**Selected text**
■ ■ ■ ■ ■

This was not the case with my mother. She was not terminally ill. She was, I now believe, deeply depressed.

My mother did not believe anyone loved her. She was wrong in this, many did, not least of all me. Nevertheless, she believed no one loved her and, as inaccurate as her belief was, it was hard-wired into her thinking and feeling and, in the end, it led her to end her life with a hefty mix of alcohol and codeine. Moments after her graveside service came to an end  my legs buckled under me so severely I would have collapsed to the ground had my wife and someone else not caught me in time; such is the power of pulverizing heartbreak and agonizing emotional pain.

Not long after her death I realized I too was trying to die by consuming enormous amounts of alcohol and pot while at the same time taking prescription medications intended to help me manage the brain damage I’d sustained when I was held up and shot in the head in 1984, an event that left the bullet lodged in the frontal lobe of my brain. That I am alive to write these words to you, my reader, is nothing short of a miracle. Consider the fact that at the end of my drinking I was consuming 12 to 14 gin and tonics (in tall glasses) every night, smoking pot all the time, taking meds, and doing two to three nebulizer treatments daily to keep my lungs open so I could keep smoking pot.

This July 12, five days from now, I will be sober 10 years. I do not think it happenstance that my sober date is so close to her birthday.

My mother was my friend. I’d go to see her, usually arriving midday and we would talk all day long. Sometimes we’d go out to dinner, but always our time together was spent in conversation. They were the best conversations of my life. I miss her terribly, well beyond the reach of words.

■ ■ ■ ■ ■

**Given records**
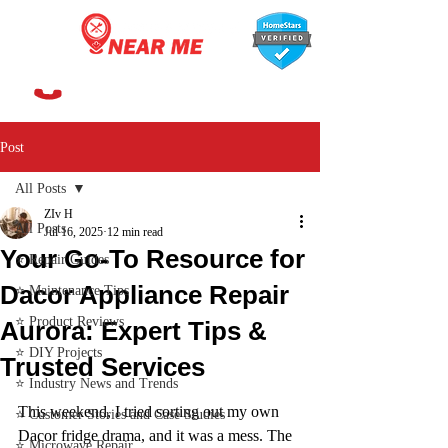
647-366-7568
Post
All Posts
ZIv H
All Posts
Jul 16, 2025
12 min read
Your Go-To Resource for
⭐ Repair Guides
Dacor Appliance Repair
⭐ Maintenance Tips
⭐ Product Reviews
Aurora: Expert Tips &
⭐ DIY Projects
Trusted Services
⭐ Industry News and Trends
This weekend, I tried sorting out my own 
⭐ Customer Stories and Case Studies
Dacor fridge drama, and it was a mess. The 
⭐ Microwave Repair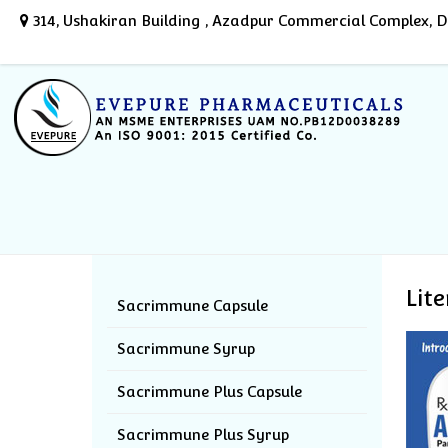
314, Ushakiran Building , Azadpur Commercial Complex, De
Lit
Sacrimmune Capsule
Sacrimmune Syrup
Sacrimmune Plus Capsule
Sacrimmune Plus Syrup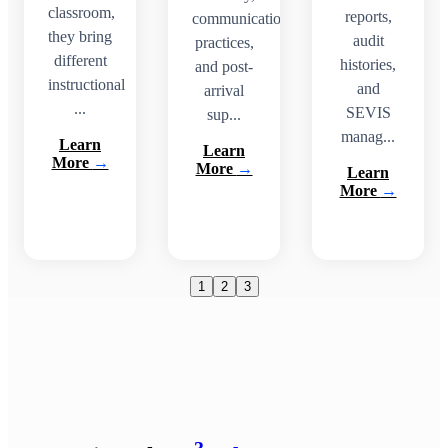
classroom,
reports,
communication
they bring
audit
practices,
different
histories,
and post-
instructional
and
arrival
...
SEVIS
sup...
manag...
Learn
Learn
More
→
More
→
Learn
More
→
1
2
3
3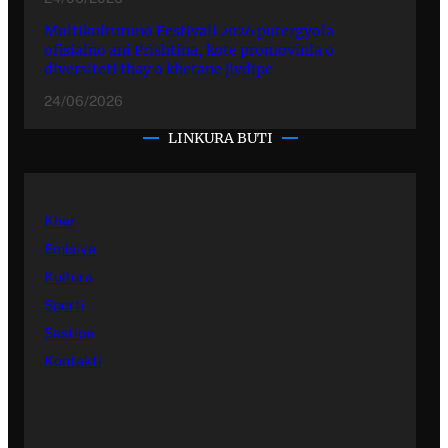
Multikulturuno Festivali 2026 putergyola
ofisialno ani Prishtina, kote promovinla o
diversiteti thay o khetane jivdipe
24/06/2026
LINKURA BUTI
Kher
Emisiye
Kultura
Sporti
Sastipe
Kontakti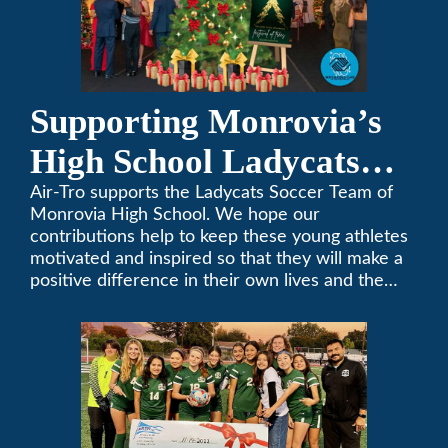
Supporting Monrovia’s
High School Ladycats
Soccer Team
Air-Tro supports the Ladycats Soccer Team of
Monrovia High School. We hope our
contributions help to keep these young athletes
motivated and inspired so that they will make a
positive difference in their own lives and the
lives of others.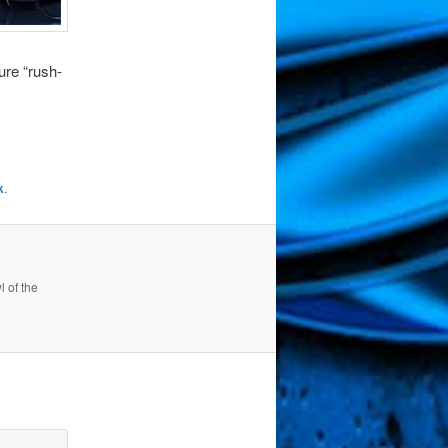
dure “rush-
k
.
 of the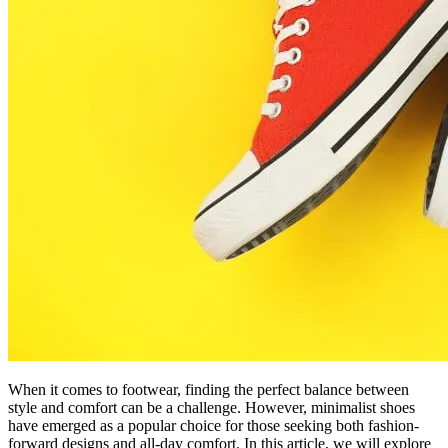
When it comes to footwear, finding the perfect balance between
style and comfort can be a challenge. However, minimalist shoes
have emerged as a popular choice for those seeking both fashion-
forward designs and all-day comfort. In this article, we will explore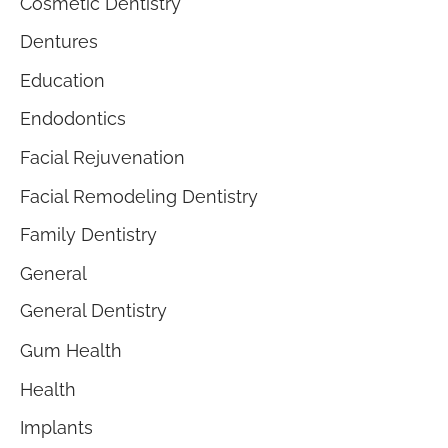
Cosmetic Dentistry
Dentures
Education
Endodontics
Facial Rejuvenation
Facial Remodeling Dentistry
Family Dentistry
General
General Dentistry
Gum Health
Health
Implants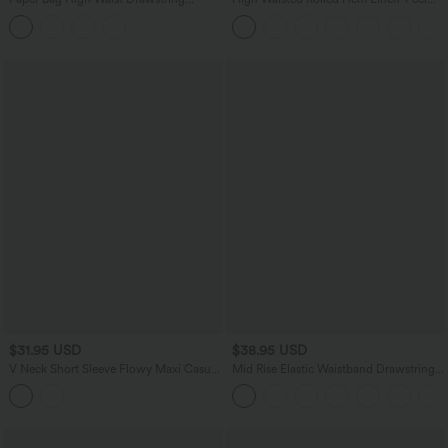
Pocket Casual Linen-Feel Wide Leg
Resort Shorts 5'' with Pockets
Shorts
$31.95 USD
$38.95 USD
V Neck Short Sleeve Flowy Maxi Casual
Mid Rise Elastic Waistband Drawstring
Dress
Pocket Palazzo Flowy Wide Leg Baggy
Casual Pants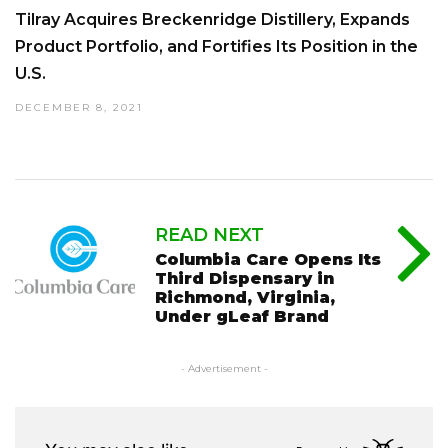
Tilray Acquires Breckenridge Distillery, Expands
Product Portfolio, and Fortifies Its Position in the
U.S.
DECEMBER 8, 2021
READ NEXT
Columbia Care Opens Its
Third Dispensary in
Richmond, Virginia,
Under gLeaf Brand
- Advertisement -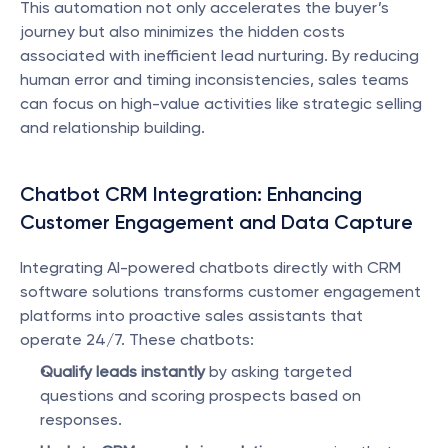
This automation not only accelerates the buyer’s 
journey but also minimizes the hidden costs 
associated with inefficient lead nurturing. By reducing 
human error and timing inconsistencies, sales teams 
can focus on high-value activities like strategic selling 
and relationship building.
Chatbot CRM Integration: Enhancing 
Customer Engagement and Data Capture
Integrating AI-powered chatbots directly with CRM 
software solutions transforms customer engagement 
platforms into proactive sales assistants that 
operate 24/7. These chatbots:
Qualify leads instantly
 by asking targeted 
questions and scoring prospects based on 
responses.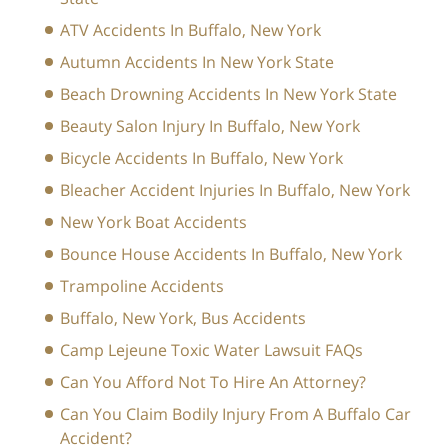
ATV Accidents In Buffalo, New York
Autumn Accidents In New York State
Beach Drowning Accidents In New York State
Beauty Salon Injury In Buffalo, New York
Bicycle Accidents In Buffalo, New York
Bleacher Accident Injuries In Buffalo, New York
New York Boat Accidents
Bounce House Accidents In Buffalo, New York
Trampoline Accidents
Buffalo, New York, Bus Accidents
Camp Lejeune Toxic Water Lawsuit FAQs
Can You Afford Not To Hire An Attorney?
Can You Claim Bodily Injury From A Buffalo Car
Accident?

■ ■ ■ ■ ■

**To do**
1) In the passage about the mother's death, retype the stretch from "This July 12, five" through "reach of words.".
2) According to the passage about the mother's death, in what year was the writer shot in the head?
3) List the four things the writer was consuming or doing at the end of the drinking, as named in the sentence beginning "Consider the fact that" in the passage about the mother's death.

**List of solutions**
1)
This July 12, five days from now, I will be sober 10 years. I do not think it happenstance that my sober date is so close to her birthday.

My mother was my friend. I’d go to see her, usually arriving midday and we would talk all day long. Sometimes we’d go out to dinner, but always our time together was spent in conversation. They were the best conversations of my life. I miss her terribly, well beyond the reach of words.

2) 1984

3)
- 12 to 14 gin and tonics every night
- smoking pot all the time
- taking meds
- two to three nebulizer treatments daily